• **Your assignment**
When you reach the line with "17: (172, 372, 2.40)" in the listing below, transcribe it and each line after it up to and including the line with "32: (787, 247, 2.51)", exactly and with nothing else.

• **Working data**
-=-=-
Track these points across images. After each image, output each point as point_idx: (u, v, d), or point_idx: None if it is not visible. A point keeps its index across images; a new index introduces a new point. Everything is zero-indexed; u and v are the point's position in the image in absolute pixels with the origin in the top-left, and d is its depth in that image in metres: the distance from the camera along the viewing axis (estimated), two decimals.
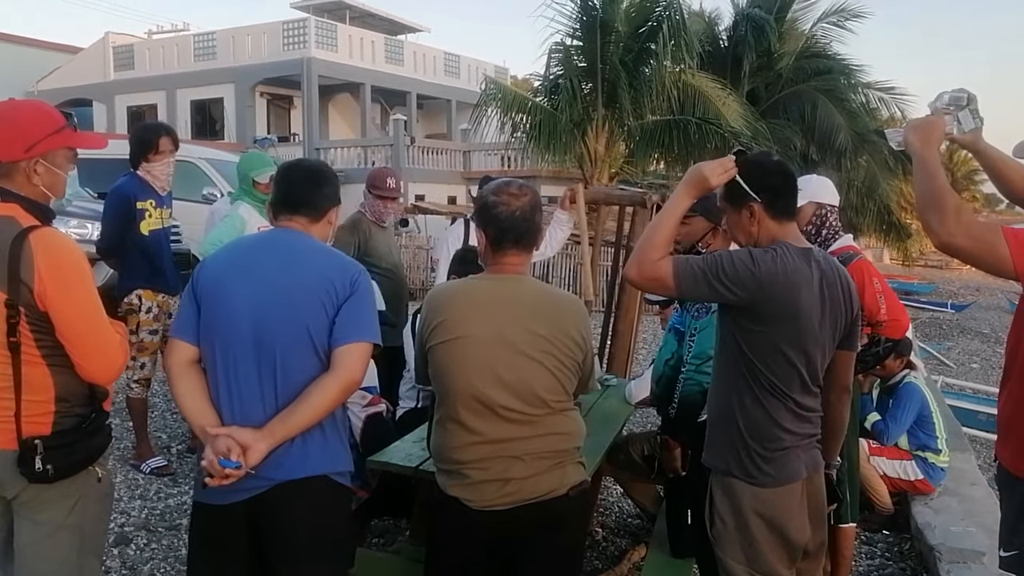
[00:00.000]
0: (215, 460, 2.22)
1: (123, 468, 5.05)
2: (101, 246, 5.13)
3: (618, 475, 4.51)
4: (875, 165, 20.53)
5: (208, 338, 2.38)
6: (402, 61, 30.48)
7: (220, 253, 2.56)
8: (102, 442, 2.38)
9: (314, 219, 2.51)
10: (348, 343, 2.35)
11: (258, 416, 2.32)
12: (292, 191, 2.51)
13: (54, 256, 2.19)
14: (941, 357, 13.90)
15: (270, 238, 2.52)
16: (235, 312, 2.34)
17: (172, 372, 2.40)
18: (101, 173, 9.70)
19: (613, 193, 6.33)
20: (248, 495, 2.32)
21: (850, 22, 20.48)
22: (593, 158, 16.54)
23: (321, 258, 2.46)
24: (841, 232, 3.99)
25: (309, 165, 2.63)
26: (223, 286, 2.38)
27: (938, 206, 2.15)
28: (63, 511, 2.32)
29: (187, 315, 2.41)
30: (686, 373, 3.35)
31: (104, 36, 30.90)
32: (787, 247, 2.51)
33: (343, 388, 2.36)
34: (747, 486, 2.55)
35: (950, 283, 30.47)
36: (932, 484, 4.99)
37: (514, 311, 2.45)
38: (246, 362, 2.34)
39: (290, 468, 2.33)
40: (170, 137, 5.02)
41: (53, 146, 2.30)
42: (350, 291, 2.39)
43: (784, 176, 2.61)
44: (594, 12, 15.51)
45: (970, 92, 2.51)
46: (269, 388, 2.34)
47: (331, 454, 2.44)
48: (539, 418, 2.45)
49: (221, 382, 2.36)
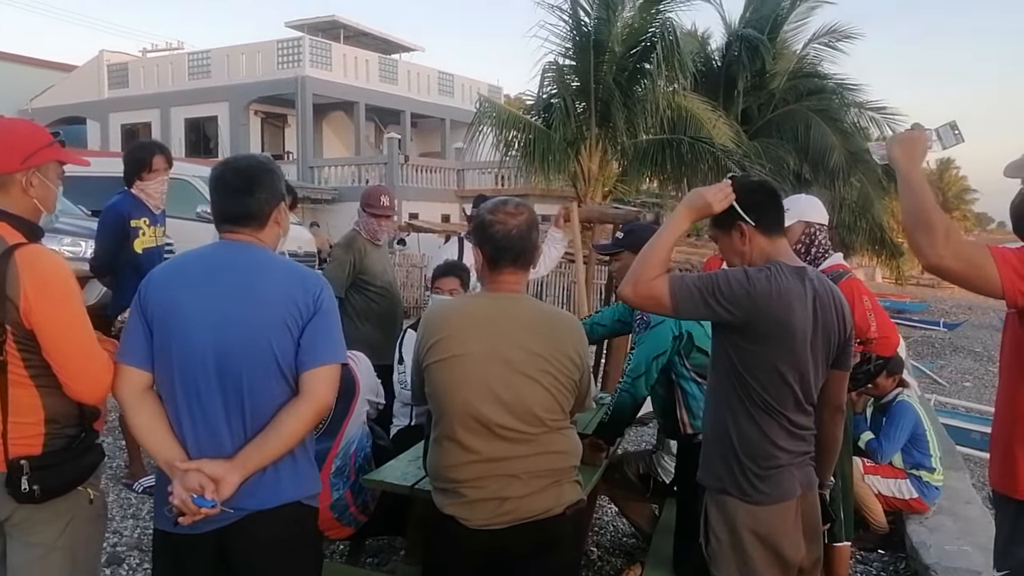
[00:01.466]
0: (188, 499, 2.11)
1: (116, 487, 5.02)
2: (95, 264, 5.12)
3: (613, 494, 4.50)
4: (868, 184, 20.65)
5: (164, 364, 2.23)
6: (396, 80, 30.60)
7: (166, 269, 2.36)
8: (92, 461, 2.35)
9: (258, 227, 2.33)
10: (316, 366, 2.24)
11: (225, 446, 2.20)
12: (225, 205, 2.32)
13: (40, 273, 2.17)
14: (934, 375, 13.93)
15: (221, 254, 2.32)
16: (194, 337, 2.19)
17: (126, 402, 2.25)
18: (95, 191, 9.71)
19: (607, 212, 6.36)
20: (218, 525, 2.21)
21: (841, 43, 20.69)
22: (587, 176, 16.58)
23: (280, 274, 2.30)
24: (831, 251, 4.01)
25: (238, 168, 2.34)
26: (177, 308, 2.22)
27: (927, 227, 2.15)
28: (55, 533, 2.30)
29: (136, 339, 2.24)
30: (623, 384, 3.48)
31: (99, 54, 30.97)
32: (781, 266, 2.53)
33: (316, 414, 2.26)
34: (741, 504, 2.55)
35: (942, 302, 30.59)
36: (927, 503, 4.99)
37: (511, 330, 2.46)
38: (209, 389, 2.20)
39: (262, 497, 2.23)
40: (164, 156, 5.02)
41: (47, 158, 2.34)
42: (314, 309, 2.25)
43: (768, 192, 2.65)
44: (587, 32, 15.60)
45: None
46: (236, 416, 2.22)
47: (302, 479, 2.35)
48: (536, 437, 2.45)
49: (183, 411, 2.22)
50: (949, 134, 2.45)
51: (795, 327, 2.47)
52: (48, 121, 30.49)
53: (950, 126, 2.45)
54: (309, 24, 30.03)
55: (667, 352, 3.38)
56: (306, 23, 30.08)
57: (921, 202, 2.20)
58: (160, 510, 2.29)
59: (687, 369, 3.43)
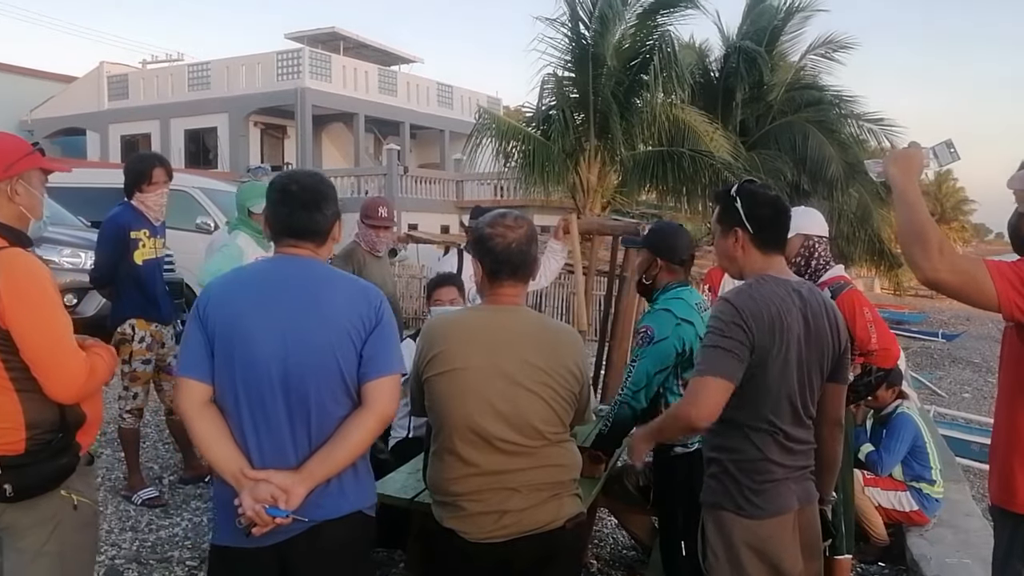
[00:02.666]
0: (261, 510, 2.14)
1: (114, 499, 5.01)
2: (95, 275, 5.13)
3: (613, 506, 4.49)
4: (866, 195, 20.68)
5: (228, 377, 2.23)
6: (395, 91, 30.68)
7: (227, 284, 2.38)
8: (67, 463, 2.34)
9: (321, 242, 2.38)
10: (380, 377, 2.28)
11: (289, 457, 2.23)
12: (295, 218, 2.34)
13: (15, 274, 2.23)
14: (933, 387, 13.91)
15: (284, 268, 2.35)
16: (260, 350, 2.21)
17: (189, 414, 2.24)
18: (95, 202, 9.73)
19: (607, 223, 6.36)
20: (284, 537, 2.23)
21: (838, 53, 20.77)
22: (585, 188, 16.62)
23: (343, 288, 2.35)
24: (831, 263, 4.01)
25: (306, 185, 2.38)
26: (241, 322, 2.24)
27: (922, 241, 2.17)
28: (41, 538, 2.33)
29: (198, 352, 2.25)
30: (622, 396, 3.44)
31: (99, 65, 31.04)
32: (766, 278, 2.54)
33: (381, 424, 2.31)
34: (738, 519, 2.55)
35: (941, 312, 30.57)
36: (927, 515, 4.98)
37: (511, 342, 2.46)
38: (274, 401, 2.22)
39: (329, 508, 2.26)
40: (164, 168, 5.04)
41: (28, 166, 2.40)
42: (376, 321, 2.30)
43: (775, 210, 2.64)
44: (585, 44, 15.67)
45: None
46: (301, 428, 2.24)
47: (363, 489, 2.39)
48: (536, 450, 2.45)
49: (247, 423, 2.24)
50: (945, 152, 2.46)
51: (787, 340, 2.48)
52: (48, 132, 30.61)
53: (946, 144, 2.47)
54: (309, 36, 30.12)
55: (669, 368, 3.37)
56: (306, 35, 30.17)
57: (917, 217, 2.21)
58: (224, 525, 2.30)
59: (678, 384, 3.41)
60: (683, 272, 3.53)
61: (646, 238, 3.63)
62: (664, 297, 3.45)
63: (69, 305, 8.38)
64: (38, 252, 7.62)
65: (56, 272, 8.91)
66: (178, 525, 4.70)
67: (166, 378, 5.19)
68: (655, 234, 3.60)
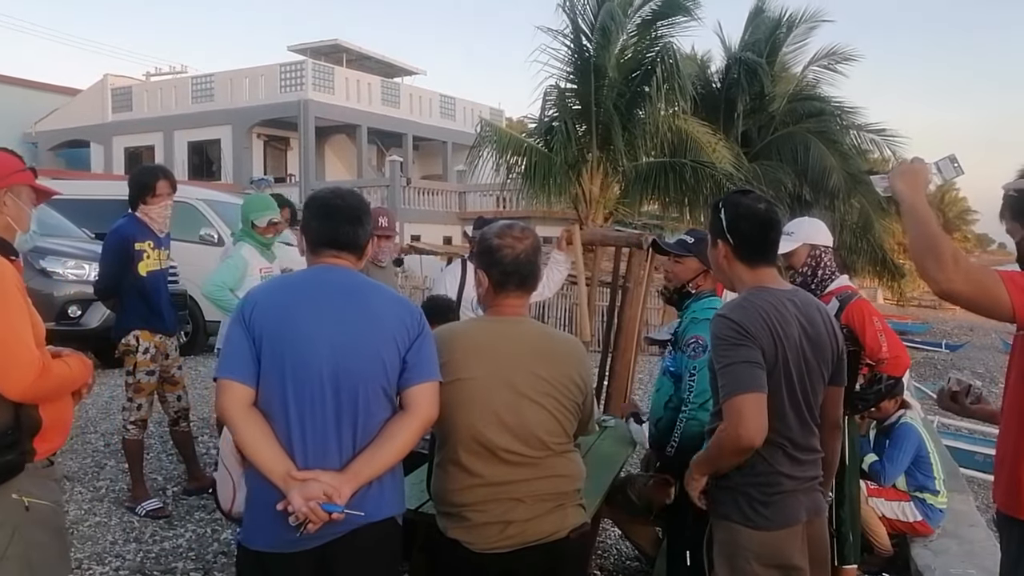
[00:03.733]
0: (316, 506, 2.16)
1: (118, 511, 5.01)
2: (99, 287, 5.15)
3: (616, 517, 4.48)
4: (868, 206, 20.69)
5: (276, 380, 2.28)
6: (398, 103, 30.78)
7: (273, 290, 2.46)
8: (12, 462, 2.34)
9: (360, 255, 2.50)
10: (422, 382, 2.35)
11: (332, 460, 2.27)
12: (339, 231, 2.43)
13: None
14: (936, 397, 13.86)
15: (329, 276, 2.43)
16: (312, 354, 2.27)
17: (234, 415, 2.28)
18: (99, 214, 9.77)
19: (609, 234, 6.37)
20: (323, 541, 2.26)
21: (841, 65, 20.81)
22: (588, 199, 16.66)
23: (388, 297, 2.46)
24: (837, 273, 4.02)
25: (350, 201, 2.49)
26: (292, 325, 2.30)
27: (935, 253, 2.17)
28: (2, 542, 2.34)
29: (242, 355, 2.29)
30: (688, 412, 3.33)
31: (103, 78, 31.18)
32: (758, 290, 2.55)
33: (424, 428, 2.37)
34: (746, 530, 2.54)
35: (944, 323, 30.53)
36: (931, 525, 4.97)
37: (515, 353, 2.47)
38: (324, 404, 2.27)
39: (371, 510, 2.29)
40: (168, 180, 5.06)
41: (19, 181, 2.52)
42: (419, 330, 2.38)
43: (756, 222, 2.59)
44: (587, 56, 15.73)
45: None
46: (347, 431, 2.29)
47: (400, 495, 2.47)
48: (540, 460, 2.46)
49: (294, 425, 2.27)
50: (949, 167, 2.48)
51: (787, 348, 2.48)
52: (52, 144, 30.73)
53: (950, 159, 2.49)
54: (312, 48, 30.23)
55: None
56: (309, 47, 30.29)
57: (927, 230, 2.21)
58: (259, 528, 2.33)
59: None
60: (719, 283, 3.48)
61: (696, 246, 3.49)
62: (699, 306, 3.41)
63: (73, 317, 8.42)
64: (43, 263, 7.71)
65: (60, 284, 8.98)
66: (182, 536, 4.70)
67: (170, 389, 5.20)
68: (704, 243, 3.49)
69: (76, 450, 6.15)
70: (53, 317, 8.15)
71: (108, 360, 8.90)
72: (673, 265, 3.59)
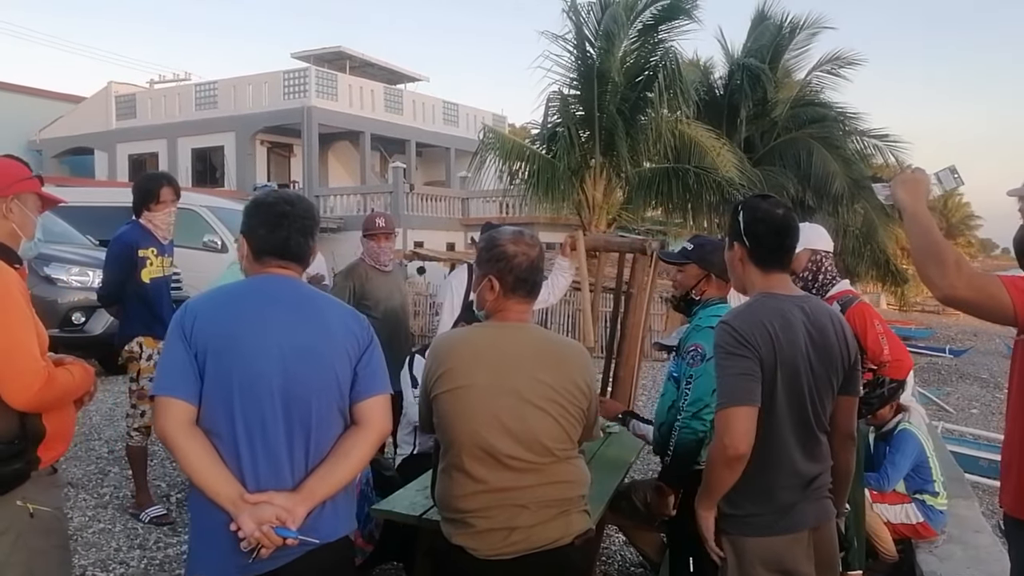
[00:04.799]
0: (269, 530, 2.06)
1: (122, 517, 5.01)
2: (102, 293, 5.15)
3: (621, 523, 4.47)
4: (872, 211, 20.70)
5: (222, 396, 2.15)
6: (401, 110, 30.83)
7: (214, 301, 2.31)
8: (13, 472, 2.34)
9: (305, 266, 2.41)
10: (374, 395, 2.30)
11: (286, 478, 2.17)
12: (289, 241, 2.31)
13: None
14: (940, 402, 13.86)
15: (274, 286, 2.30)
16: (261, 368, 2.16)
17: (175, 436, 2.13)
18: (103, 221, 9.80)
19: (613, 240, 6.36)
20: (276, 565, 2.15)
21: (844, 69, 20.81)
22: (591, 205, 16.66)
23: (336, 309, 2.37)
24: (838, 278, 4.03)
25: (302, 211, 2.35)
26: (237, 339, 2.17)
27: (938, 260, 2.18)
28: (5, 548, 2.35)
29: (182, 370, 2.15)
30: (681, 421, 3.33)
31: (107, 85, 31.27)
32: (766, 296, 2.55)
33: (379, 442, 2.33)
34: (751, 538, 2.53)
35: (947, 328, 30.49)
36: (933, 527, 4.96)
37: (519, 359, 2.47)
38: (275, 421, 2.17)
39: (325, 531, 2.21)
40: (172, 187, 5.07)
41: (25, 189, 2.55)
42: (368, 340, 2.33)
43: (772, 227, 2.60)
44: (591, 62, 15.74)
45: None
46: (300, 448, 2.19)
47: (351, 512, 2.39)
48: (544, 466, 2.45)
49: (242, 444, 2.15)
50: (949, 177, 2.50)
51: (794, 355, 2.48)
52: (56, 152, 30.81)
53: (950, 170, 2.51)
54: (315, 55, 30.30)
55: None
56: (312, 54, 30.35)
57: (930, 237, 2.23)
58: (207, 557, 2.22)
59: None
60: (727, 287, 3.48)
61: (695, 252, 3.53)
62: (706, 313, 3.37)
63: (77, 323, 8.44)
64: (47, 270, 7.72)
65: (64, 290, 9.00)
66: (185, 543, 4.68)
67: None
68: (704, 249, 3.51)
69: (80, 457, 6.16)
70: (57, 324, 8.18)
71: (111, 367, 8.91)
72: (677, 273, 3.60)
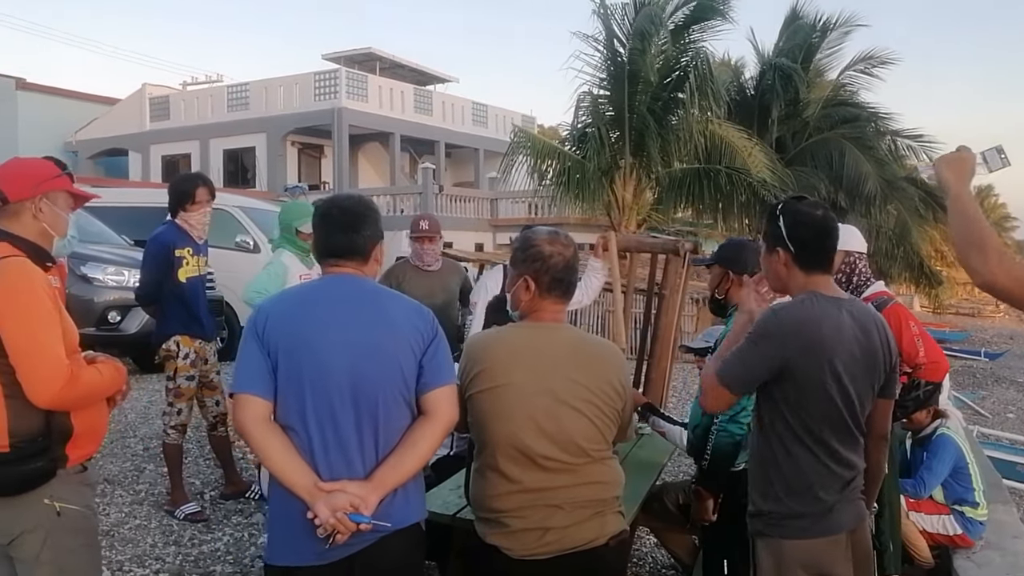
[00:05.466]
0: (344, 516, 2.17)
1: (157, 514, 5.07)
2: (140, 293, 5.21)
3: (652, 524, 4.46)
4: (905, 212, 20.46)
5: (295, 392, 2.27)
6: (431, 111, 30.94)
7: (284, 302, 2.44)
8: (37, 470, 2.39)
9: (362, 261, 2.45)
10: (441, 386, 2.37)
11: (357, 468, 2.28)
12: (333, 240, 2.43)
13: (8, 278, 2.35)
14: (975, 407, 13.67)
15: (337, 286, 2.42)
16: (330, 364, 2.27)
17: (254, 430, 2.26)
18: (137, 221, 9.92)
19: (645, 241, 6.34)
20: (351, 551, 2.25)
21: (878, 69, 20.58)
22: (621, 206, 16.61)
23: (400, 303, 2.46)
24: (872, 279, 3.99)
25: (345, 207, 2.47)
26: (309, 337, 2.29)
27: (980, 246, 2.13)
28: (35, 547, 2.41)
29: (258, 369, 2.28)
30: (718, 424, 3.32)
31: (141, 87, 31.69)
32: (817, 297, 2.53)
33: (446, 432, 2.39)
34: (789, 541, 2.52)
35: (983, 331, 30.06)
36: (971, 538, 4.89)
37: (554, 359, 2.47)
38: (344, 414, 2.27)
39: (397, 518, 2.29)
40: (207, 188, 5.13)
41: (55, 187, 2.57)
42: (433, 333, 2.39)
43: (816, 230, 2.60)
44: (621, 63, 15.70)
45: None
46: (369, 439, 2.29)
47: (422, 500, 2.47)
48: (579, 467, 2.45)
49: (315, 436, 2.27)
50: (996, 158, 2.41)
51: (836, 354, 2.46)
52: (92, 153, 31.26)
53: (996, 150, 2.42)
54: (346, 56, 30.50)
55: None
56: (343, 55, 30.55)
57: (972, 221, 2.17)
58: (283, 543, 2.32)
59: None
60: None
61: (717, 254, 3.58)
62: None
63: (113, 322, 8.55)
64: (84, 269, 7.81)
65: (100, 290, 9.10)
66: (220, 540, 4.75)
67: (208, 394, 5.26)
68: (725, 249, 3.57)
69: (116, 454, 6.24)
70: (93, 323, 8.29)
71: (146, 365, 9.04)
72: (708, 275, 3.63)
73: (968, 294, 44.71)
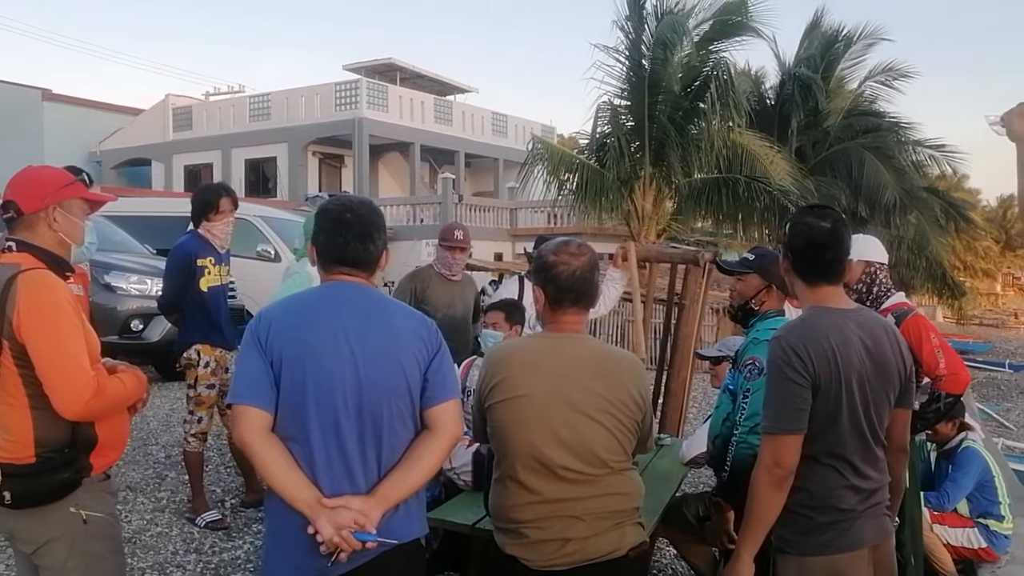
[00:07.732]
0: (348, 535, 2.11)
1: (179, 521, 5.10)
2: (162, 302, 5.26)
3: (672, 536, 4.44)
4: (925, 222, 20.32)
5: (298, 403, 2.19)
6: (451, 121, 31.04)
7: (287, 309, 2.34)
8: (66, 478, 2.41)
9: (372, 271, 2.38)
10: (445, 401, 2.31)
11: (359, 483, 2.21)
12: (350, 249, 2.31)
13: (33, 291, 2.35)
14: (1000, 419, 13.51)
15: (343, 293, 2.32)
16: (334, 374, 2.20)
17: (253, 442, 2.17)
18: (160, 230, 10.02)
19: (665, 251, 6.34)
20: (352, 566, 2.19)
21: (898, 81, 20.49)
22: (640, 215, 16.59)
23: (405, 313, 2.41)
24: (893, 289, 3.96)
25: (361, 215, 2.34)
26: (315, 346, 2.21)
27: None
28: (62, 554, 2.44)
29: (258, 379, 2.19)
30: (738, 435, 3.29)
31: (164, 98, 31.98)
32: (819, 310, 2.51)
33: (450, 447, 2.33)
34: (808, 558, 2.49)
35: (1008, 342, 29.71)
36: (996, 552, 4.84)
37: (573, 370, 2.47)
38: (348, 424, 2.20)
39: (398, 533, 2.24)
40: (230, 198, 5.17)
41: (67, 195, 2.54)
42: (437, 346, 2.34)
43: (807, 241, 2.55)
44: (642, 72, 15.70)
45: None
46: (372, 452, 2.23)
47: (423, 515, 2.43)
48: (598, 478, 2.45)
49: (317, 449, 2.19)
50: None
51: (850, 371, 2.44)
52: (115, 163, 31.58)
53: None
54: (366, 67, 30.64)
55: None
56: (363, 66, 30.70)
57: None
58: (280, 560, 2.27)
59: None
60: (784, 299, 3.45)
61: (756, 262, 3.48)
62: (763, 325, 3.33)
63: (135, 330, 8.63)
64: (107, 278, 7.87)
65: (123, 298, 9.18)
66: (240, 548, 4.77)
67: None
68: (765, 259, 3.45)
69: (138, 461, 6.29)
70: (116, 331, 8.37)
71: (168, 373, 9.10)
72: (736, 283, 3.57)
73: (992, 305, 44.19)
-=-=-
• **Result below**
17: (172, 372, 2.40)
18: (101, 173, 9.70)
19: (613, 193, 6.33)
20: (248, 495, 2.32)
21: (850, 22, 20.48)
22: (593, 158, 16.54)
23: (321, 258, 2.46)
24: (841, 232, 3.99)
25: (309, 165, 2.63)
26: (223, 286, 2.38)
27: (938, 206, 2.15)
28: (63, 511, 2.32)
29: (187, 315, 2.41)
30: (686, 373, 3.35)
31: (104, 36, 30.90)
32: (787, 247, 2.51)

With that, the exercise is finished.